**Page text**.
# Custom continuous distributions

These functions let you specify a continuous probability distribution by specifying any number of points on its cumulative or density function.

## CumDist(p, r, i)

Specifies a continuous probability distribution as an array of cumulative probabilities, «p», for an array of corresponding outcome values, «r». The values of «p» must be non decreasing and should start with 0 and end with 1. The values of «r» must also be be non decreasing over their common index. If «p» is an index of «r», or «r» is an index of «p», or if both have the same single index, the correspondence is clear and so you can omit «i». Otherwise, if «p» or «r» have more than one index, you must specify the common index «i» to link «p» and «r».

By default, it fits the cumulative distribution using piecewise cubic monotonic interpolation between the specified points, so that the PDF is also continuous. If you set the optional parameter Smooth to False, it uses piecewise linear interpolation for the CDF, so that the PDF is piecewise uniform. See also Cumdist().

**What to work on**.
- 1) According to the page on custom continuous distributions, what kind of interpolation does CumDist use by default?
- 2) Please write the next part of the page on custom continuous distributions, picking up after its final sentence.
The items have no connection to the page on custom continuous distributions.

**Material shown**.
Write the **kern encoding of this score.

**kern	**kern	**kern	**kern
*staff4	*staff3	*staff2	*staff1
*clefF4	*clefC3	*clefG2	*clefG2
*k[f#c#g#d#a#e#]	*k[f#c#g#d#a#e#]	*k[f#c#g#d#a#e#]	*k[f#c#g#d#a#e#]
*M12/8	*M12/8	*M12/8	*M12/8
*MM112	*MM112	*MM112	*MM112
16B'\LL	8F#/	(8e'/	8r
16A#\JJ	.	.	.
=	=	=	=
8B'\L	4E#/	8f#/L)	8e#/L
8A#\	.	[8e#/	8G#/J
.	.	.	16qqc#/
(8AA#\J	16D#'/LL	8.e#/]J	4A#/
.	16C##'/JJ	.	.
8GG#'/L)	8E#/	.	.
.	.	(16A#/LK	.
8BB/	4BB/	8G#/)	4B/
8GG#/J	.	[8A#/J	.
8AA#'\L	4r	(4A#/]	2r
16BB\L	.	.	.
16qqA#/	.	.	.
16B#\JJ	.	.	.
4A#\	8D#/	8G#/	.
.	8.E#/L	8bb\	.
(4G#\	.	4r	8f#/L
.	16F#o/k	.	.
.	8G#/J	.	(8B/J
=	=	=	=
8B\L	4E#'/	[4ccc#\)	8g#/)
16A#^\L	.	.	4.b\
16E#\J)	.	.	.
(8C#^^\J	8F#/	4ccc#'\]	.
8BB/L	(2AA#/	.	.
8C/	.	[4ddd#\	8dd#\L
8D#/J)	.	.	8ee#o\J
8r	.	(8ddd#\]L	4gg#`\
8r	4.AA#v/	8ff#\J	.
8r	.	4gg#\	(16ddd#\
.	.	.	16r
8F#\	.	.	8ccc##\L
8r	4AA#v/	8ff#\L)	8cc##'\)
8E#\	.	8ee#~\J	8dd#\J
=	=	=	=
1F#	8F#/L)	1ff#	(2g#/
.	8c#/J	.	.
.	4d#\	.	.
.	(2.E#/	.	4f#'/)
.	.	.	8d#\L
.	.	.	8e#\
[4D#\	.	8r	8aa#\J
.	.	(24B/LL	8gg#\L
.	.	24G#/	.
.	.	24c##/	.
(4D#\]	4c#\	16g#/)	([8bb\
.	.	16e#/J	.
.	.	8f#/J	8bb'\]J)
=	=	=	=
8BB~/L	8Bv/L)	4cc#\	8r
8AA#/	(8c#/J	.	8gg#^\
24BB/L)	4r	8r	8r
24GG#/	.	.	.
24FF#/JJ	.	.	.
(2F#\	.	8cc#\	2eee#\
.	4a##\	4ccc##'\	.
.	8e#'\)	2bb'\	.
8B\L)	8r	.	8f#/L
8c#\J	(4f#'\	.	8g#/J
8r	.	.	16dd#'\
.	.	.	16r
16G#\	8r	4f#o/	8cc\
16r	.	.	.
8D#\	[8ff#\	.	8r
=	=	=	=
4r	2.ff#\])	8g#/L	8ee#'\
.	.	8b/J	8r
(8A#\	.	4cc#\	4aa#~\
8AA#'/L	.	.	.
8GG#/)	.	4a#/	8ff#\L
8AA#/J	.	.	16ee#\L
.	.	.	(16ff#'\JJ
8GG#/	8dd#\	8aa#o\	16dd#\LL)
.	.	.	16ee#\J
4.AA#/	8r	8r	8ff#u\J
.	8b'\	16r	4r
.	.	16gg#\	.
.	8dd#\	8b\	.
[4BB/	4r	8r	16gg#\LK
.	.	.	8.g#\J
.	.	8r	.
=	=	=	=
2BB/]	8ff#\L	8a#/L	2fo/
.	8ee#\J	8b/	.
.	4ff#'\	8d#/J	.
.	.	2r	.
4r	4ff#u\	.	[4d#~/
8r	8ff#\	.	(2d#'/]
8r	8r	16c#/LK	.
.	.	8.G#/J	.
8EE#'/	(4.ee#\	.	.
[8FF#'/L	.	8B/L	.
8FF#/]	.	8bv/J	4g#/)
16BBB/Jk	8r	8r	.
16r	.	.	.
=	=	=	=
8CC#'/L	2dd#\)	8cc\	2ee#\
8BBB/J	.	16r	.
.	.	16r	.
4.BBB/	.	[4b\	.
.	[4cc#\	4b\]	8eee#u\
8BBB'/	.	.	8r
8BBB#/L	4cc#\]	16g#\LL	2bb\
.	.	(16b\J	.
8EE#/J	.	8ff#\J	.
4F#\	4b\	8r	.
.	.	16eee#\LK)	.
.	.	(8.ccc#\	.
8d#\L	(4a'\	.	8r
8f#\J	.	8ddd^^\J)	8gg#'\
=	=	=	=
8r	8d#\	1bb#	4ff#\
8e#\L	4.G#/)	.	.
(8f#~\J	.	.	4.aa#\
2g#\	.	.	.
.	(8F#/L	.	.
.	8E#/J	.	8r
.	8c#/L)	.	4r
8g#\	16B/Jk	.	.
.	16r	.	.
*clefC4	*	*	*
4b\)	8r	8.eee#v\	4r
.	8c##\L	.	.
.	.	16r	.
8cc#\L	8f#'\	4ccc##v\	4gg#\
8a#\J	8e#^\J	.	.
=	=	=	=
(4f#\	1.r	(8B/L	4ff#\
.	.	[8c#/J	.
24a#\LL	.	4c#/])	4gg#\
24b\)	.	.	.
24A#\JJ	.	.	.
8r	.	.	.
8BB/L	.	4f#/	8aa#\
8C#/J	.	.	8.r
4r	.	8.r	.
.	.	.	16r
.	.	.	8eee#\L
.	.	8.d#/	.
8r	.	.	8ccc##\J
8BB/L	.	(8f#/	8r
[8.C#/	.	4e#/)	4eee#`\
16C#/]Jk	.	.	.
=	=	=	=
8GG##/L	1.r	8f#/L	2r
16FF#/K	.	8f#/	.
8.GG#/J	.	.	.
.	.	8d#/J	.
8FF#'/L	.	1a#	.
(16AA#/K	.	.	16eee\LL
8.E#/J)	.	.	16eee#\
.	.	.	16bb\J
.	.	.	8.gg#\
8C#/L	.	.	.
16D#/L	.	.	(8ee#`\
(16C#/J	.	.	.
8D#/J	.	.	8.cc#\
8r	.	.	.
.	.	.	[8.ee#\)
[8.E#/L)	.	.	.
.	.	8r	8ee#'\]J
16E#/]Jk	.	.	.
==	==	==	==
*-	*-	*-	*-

**Task-by-task results**.
- 1) Piecewise cubic monotonic interpolation between the specified points.

- 2)
Example:

Variable Array_b :=
Index_a ▶
1 2 3
0 0.6 1.0
Variable Array_x :=
Index_a ▶
1 2 3
10 20 30
CumDist(Array_b, Array_x) →

## ProbDist(p, r, i)

Specifies a continuous probability distribution as an array of probability densities, «p», for an array of corresponding values, «r». The values of «r» must be increasing. The probability densities «p» must be non-negative. It normalizes the densities so that the total probability integrates to 1.

Usually the first and last values of «p» should be 0. If not, it assumes zero at 2r1 - Rr (or 2rn - rn-1).

Either «r» must be an index of «p», or «p» and «r» must have an index in common. If «p» or «r» have more than one index, you must specify the index «i» to link «p» and «r».

It produces the density function using linear interpolation between the points on the density function (quadratic on CDF). See also ProbDist().

Example:

Variable Array_r :=
Index_a ▶
1 2 3 4 5 6
0 0.4 0.2 0.5 0.2 0
Variable Array_p :=
Index_a ▶
1 2 3 4 5 6
10 15 20 25 30 35
ProbDist(Array_p, Array_r) →

## Keelin(values, percentiles, I, lb, ub)

Also known as the MetaLog distribution, the Keelin distribution is a flexible, smooth, continuous distribution (in unbounded, semi-bounded and fully bounded variations) that can be used to fit a sample of data when you don't know what underlying distribution type to use, or can be specified by an arbitrary set of quartiles. It is capable of taking on the shape of almost any common parametric distribution if the data justifies it, including any combination of skewness and kurtosis. Hence, it can be viewed as somewhat of a non-parametric distribution.

When you have a sample of data, x indexed by I, for a univariate quantity, you can use:

Keelin( values, I:I )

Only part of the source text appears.